Our Celtic Connections columnist Anni Donaldson goes on a musical journey with Dirt Road author James Kelman
JAMES KELMAN in conversation with Alan Bisset at a packed ‘meet the author’ session at this year’s Celtic Connections festival was full of surprises.
The ‘connection’ celtic-wise between Kelman’s latest novel, Dirt Road, and Glasgow’s annual music festival is stronger than you might expect from Scotland’s renowned Booker prize winner, known mainly for his dark and gritty urban tales.
Kelman’s latest novel, which began life as a screenplay for the forthcoming film Dirt Road to Lafayette, is long in miles yet existential in spirit. This sojourn from Bute (maybe) to Louisiana via Alabama is a coming-of-age odyssey steeped in grief, west of Scotland male-style.
Read more from Celtic Connections – Anni Donaldson: Is it time Scotland paid a new piper?
It is a masterful portrayal of the inner life of Murdo, a bereaved, helplessly inarticulate 16-year-old accordion wizard, and Tom, his excruciatingly silent and grieving father. The moment when Murdo finally stops flayling around in his scant emotional vocabulary and gets to the point of his life and the book is simply a joy. That point is music.
The life-changing connection between oor Murdo and the Lafayette’s Zydeco culture he encounters on his travels is the core of the book’s journey. The discussion at the event revealed Kelman’s hitherto quiet passion and breadth of knowledge about American traditional music cultures which began when he emigrated to the States as a teenager with his family in the 1960s.
The musical mash-up between Kelman’s youthful musical discoveries and his political views emerged.
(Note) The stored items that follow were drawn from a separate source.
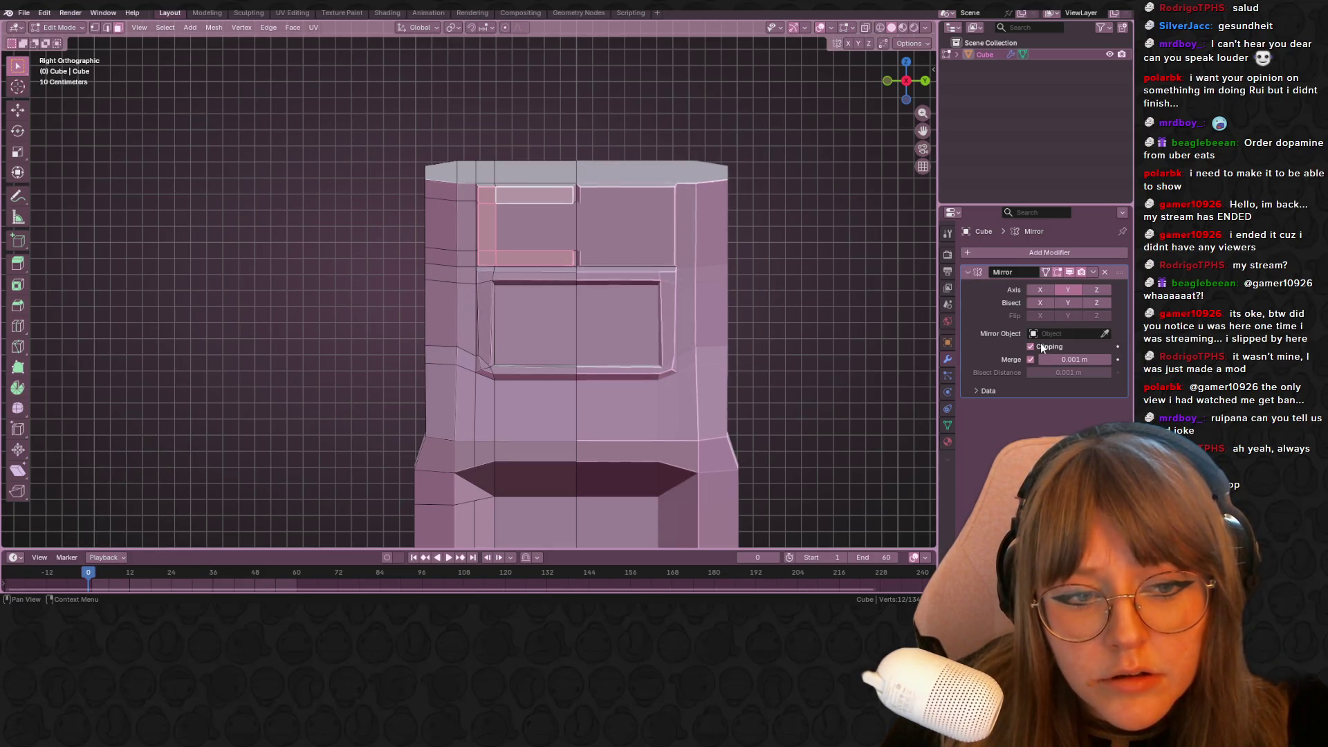
scroll(590, 169, "up", 3)
key("g")
left_click(602, 167)
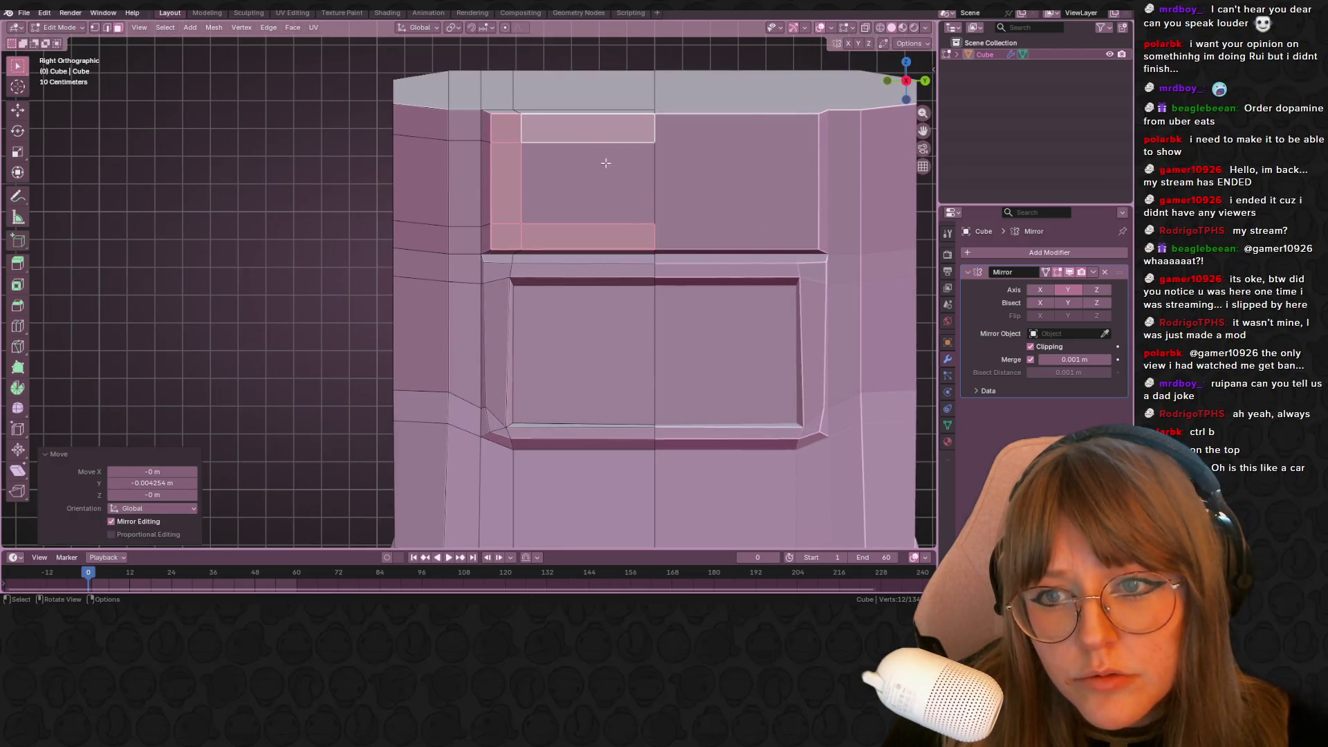
left_click(671, 66)
scroll(744, 226, "down", 3)
mouse_move(744, 226)
middle_mouse_down()
mouse_move(868, 321)
mouse_move(874, 297)
mouse_move(692, 223)
mouse_move(542, 308)
mouse_move(450, 537)
mouse_move(320, 285)
mouse_move(256, 269)
mouse_move(406, 154)
mouse_move(655, 248)
mouse_move(608, 228)
mouse_move(428, 249)
middle_mouse_up()
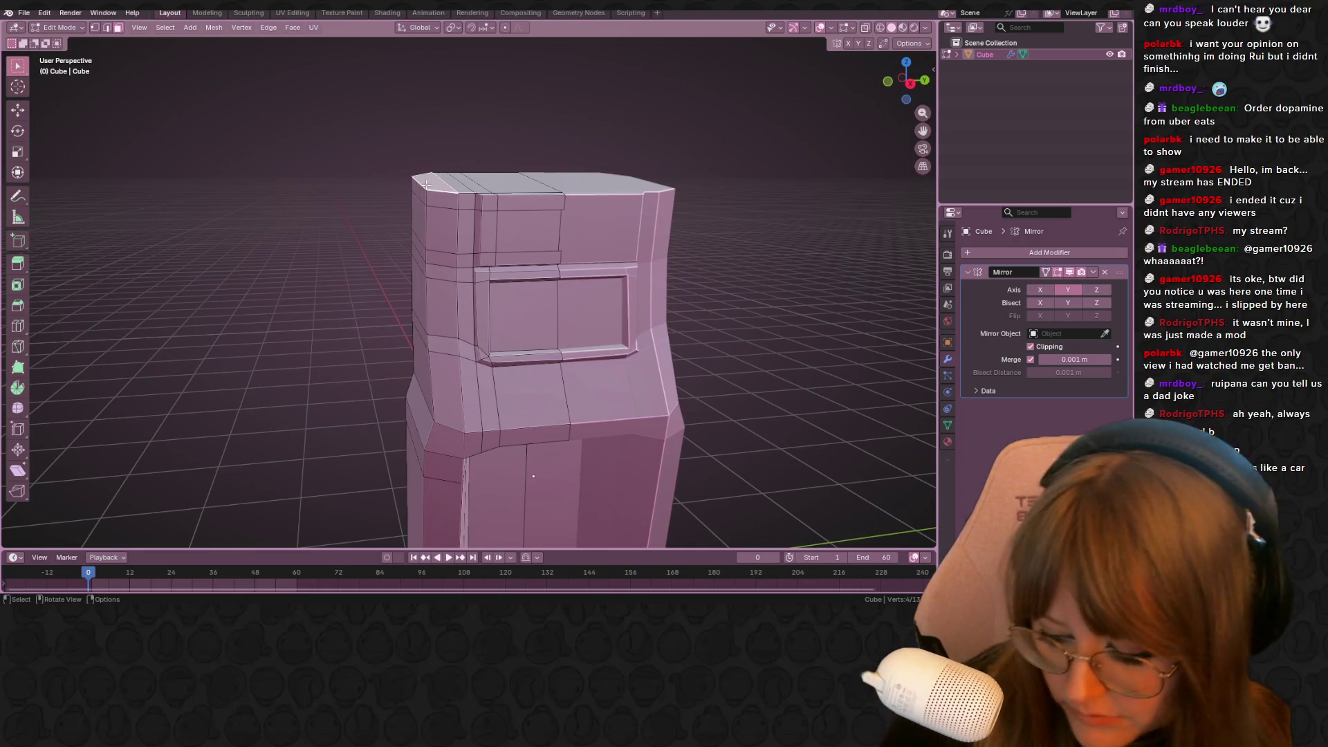
key("ctrl+b")
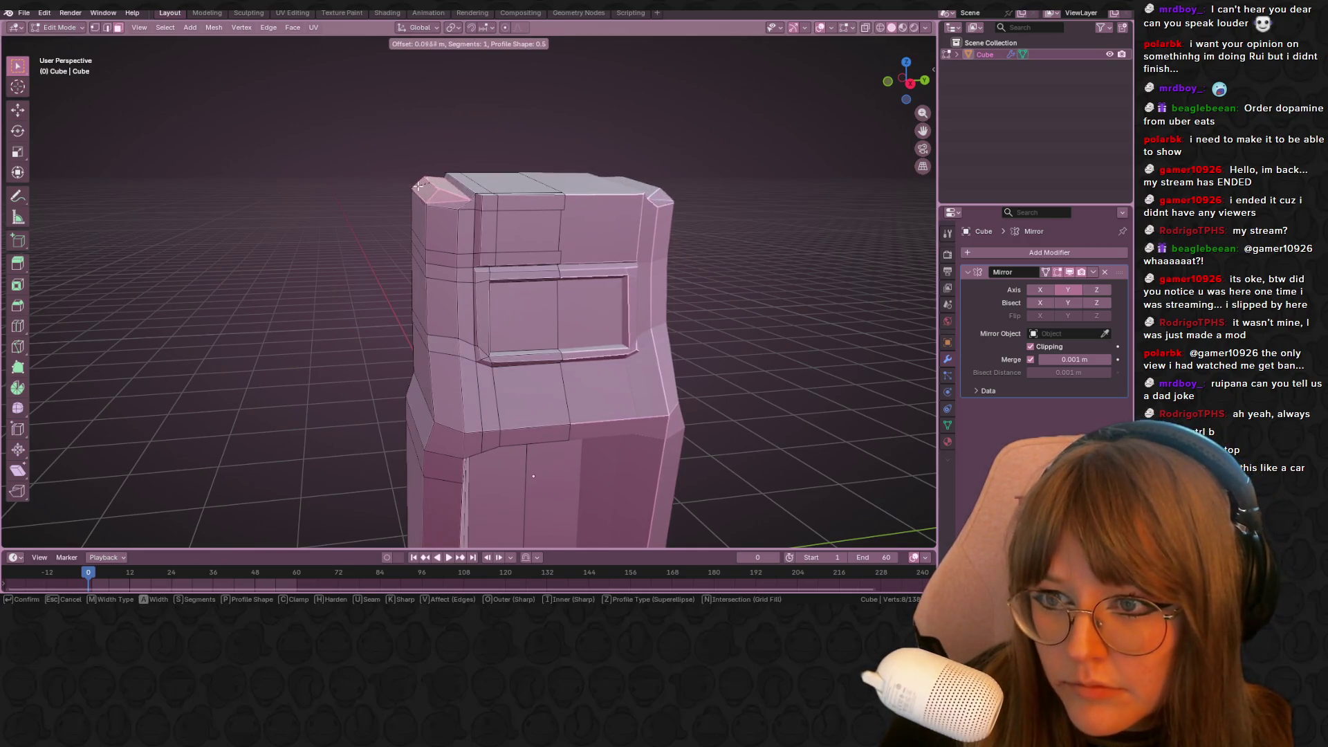
Confirm the top edge bevel, then try bevelling the top faces and undo it
left_click(420, 185)
middle_click_drag(661, 226, 699, 229)
left_click(453, 182, "shift")
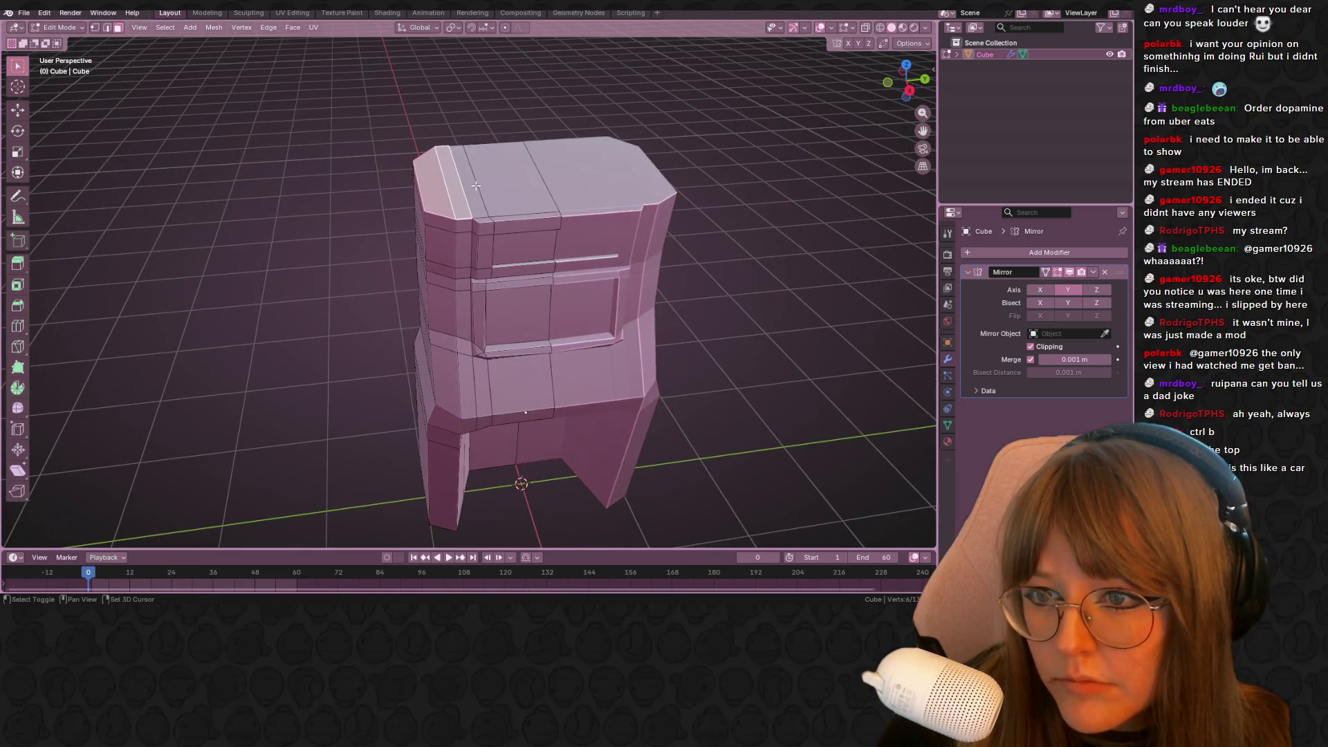
left_click(516, 188, "shift")
key("ctrl+b")
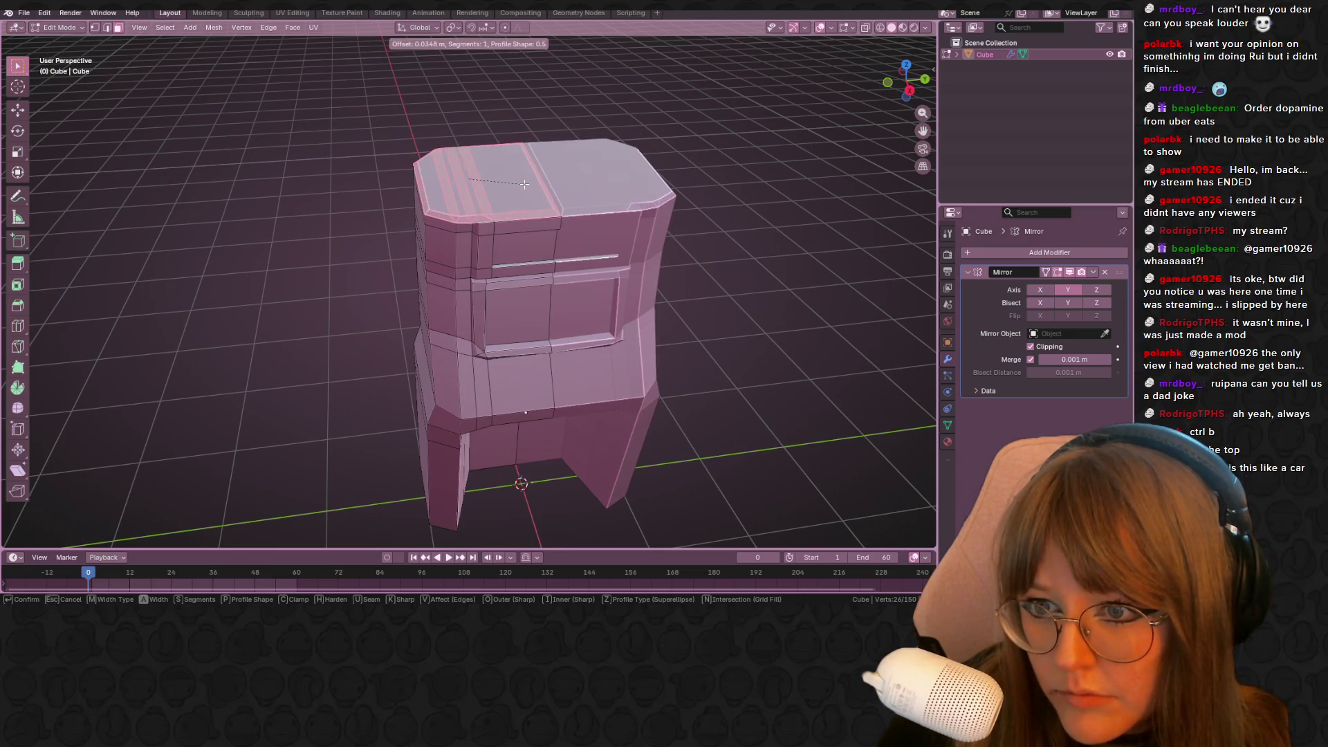
left_click(499, 195)
mouse_move(499, 195)
middle_mouse_down()
mouse_move(557, 217)
mouse_move(471, 258)
mouse_move(769, 129)
middle_mouse_up()
key("ctrl+z")
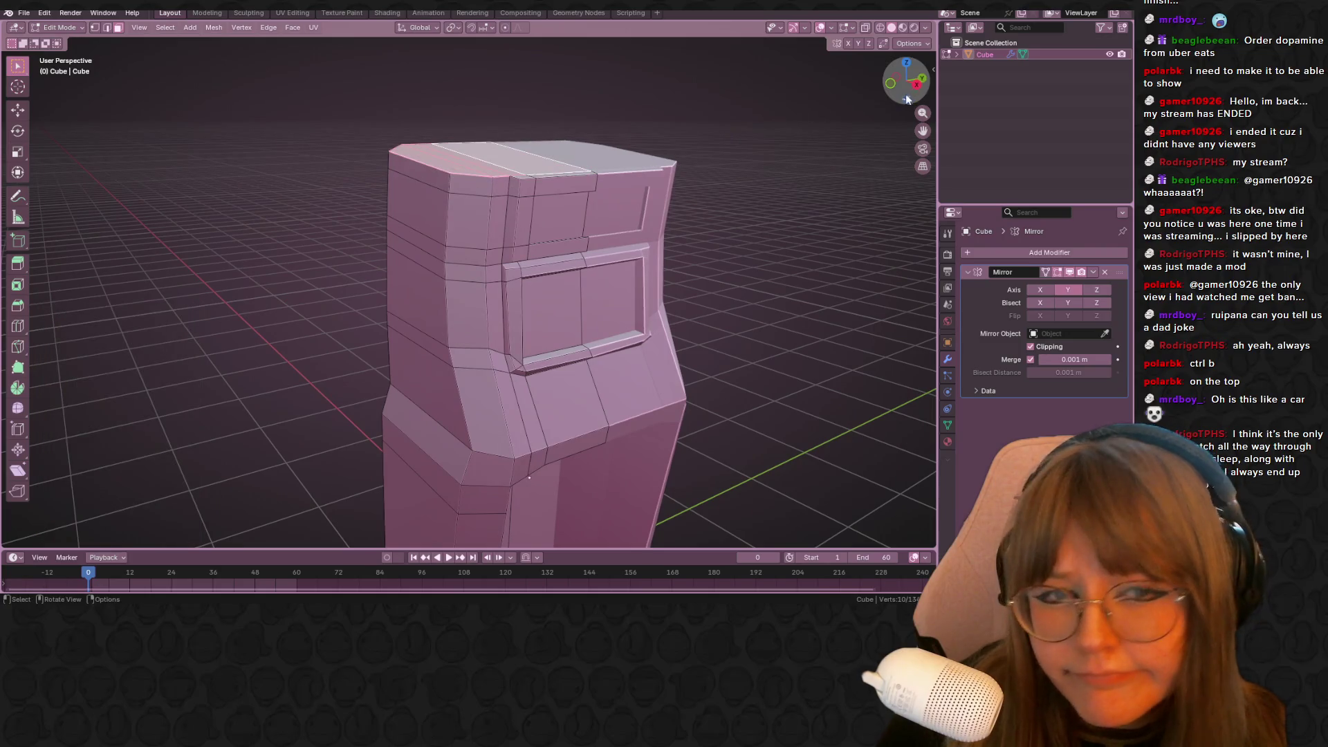
From the front view, extrude the cabinet top slightly upward
left_click(897, 81)
key("g")
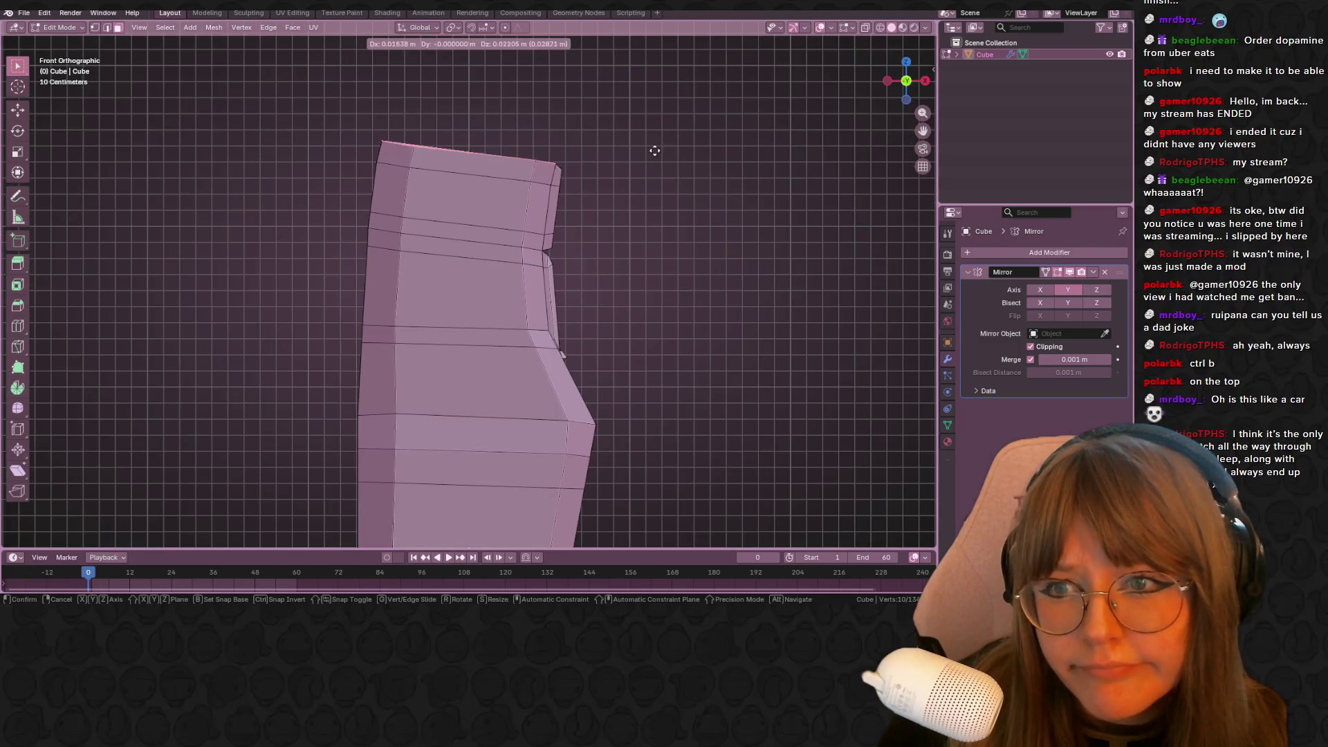
right_click(655, 146)
key("e")
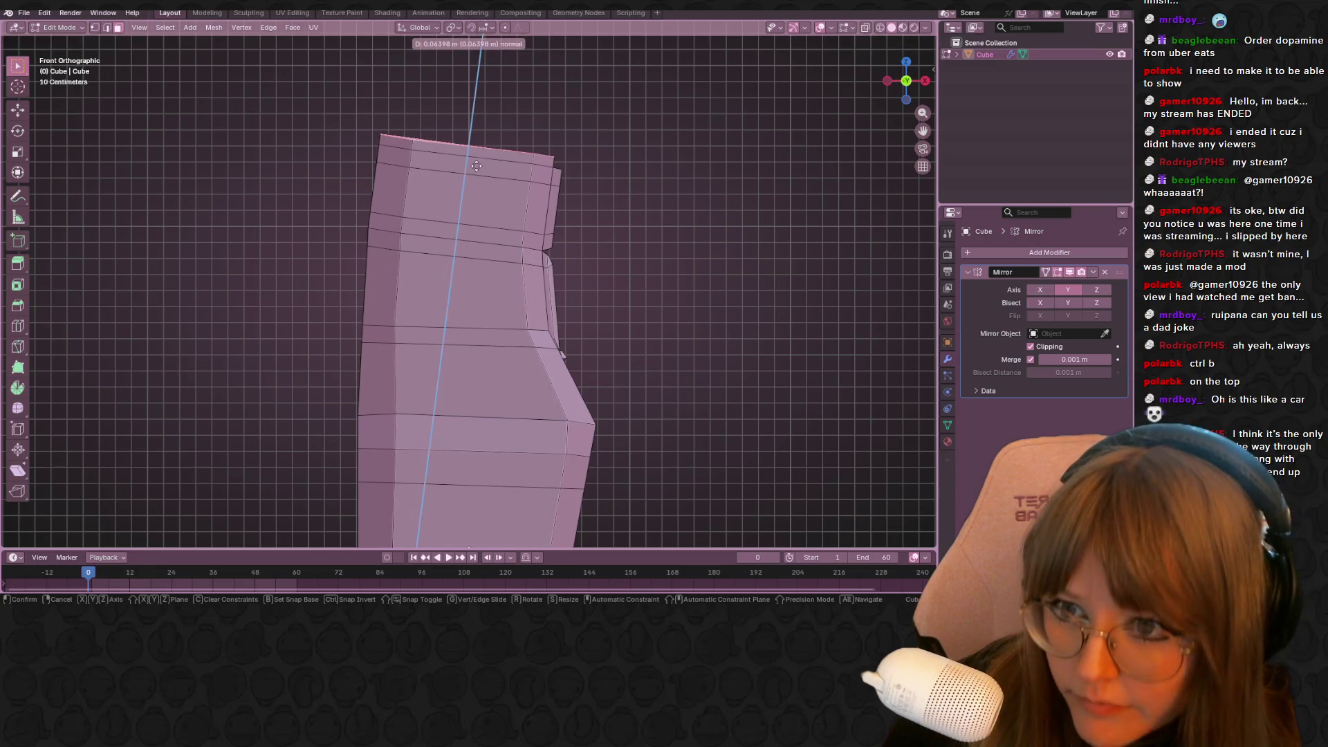
left_click(550, 139)
key("s")
right_click(580, 123)
key("b")
key("Escape")
Bevel the top edges to a 0.0657 m chamfer
key("ctrl+b")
For Kelman, the music of Appalachian, Zydeco, Cajun, Blue Grass, Hispanic, Scots and Irish cultures were all essentially “black and white working class people’s music which went around the world and moved people”.
They shared a common root in the experience of “poor people with agricultural roots making joy in their lives”. For Kelman, this music links Scots, Irish, African-Americans, Hispanic, Creole, French Canadians, Louisiana settlers and many more besides.
The maritime journeys and the fiddles, whistles, drums, accordions and harmonicas in their baggage created the opportunity for a shared migrant language which set the scene for jazz, blues and modern popular music.
Preston Frank and daughter Jennifer

Before the Beatles, the Everly Brothers had snuck their own rural family and community tradition of music and song into the emergent pop music of the 1950s. Blues hunters like Alan Lomax fed an appetite among the youth of Scotland and the UK for the truth of the African–American experience rendered in music and song and encouraged them to give voice to their own lives.
The forces of commercialism in popular culture in the 1960s tried their best to distance the new generation from its own cultural roots on both sides of the Atlantic while the previous generation hung on despairing that no one would listen.
Fortunately they did not succeed, family and community ties remain strong and Kelman’s pleasure was plain to see as he introduced his ‘Dirt Road Band’. The line up included Zydeco button box wizard Preston Frank and his daughter Jennifer on bass (pictured), Dirk Powell on fiddle and guitar and his daughter Amelia on guitar, and accordion player and singer Neil Sutcliffe (aka Murdo in the film).
Illustrating Kelman’s point perfectly, the set of Zydeco rhythms including Scottish and American versions of the famous MacPherson’s Rant had the audience not quite knowing whether they were in Townhead or Texas.
James Kelman, Dirt Road, Canongate 2016
Celtic Connections finishes on 5 February 2017.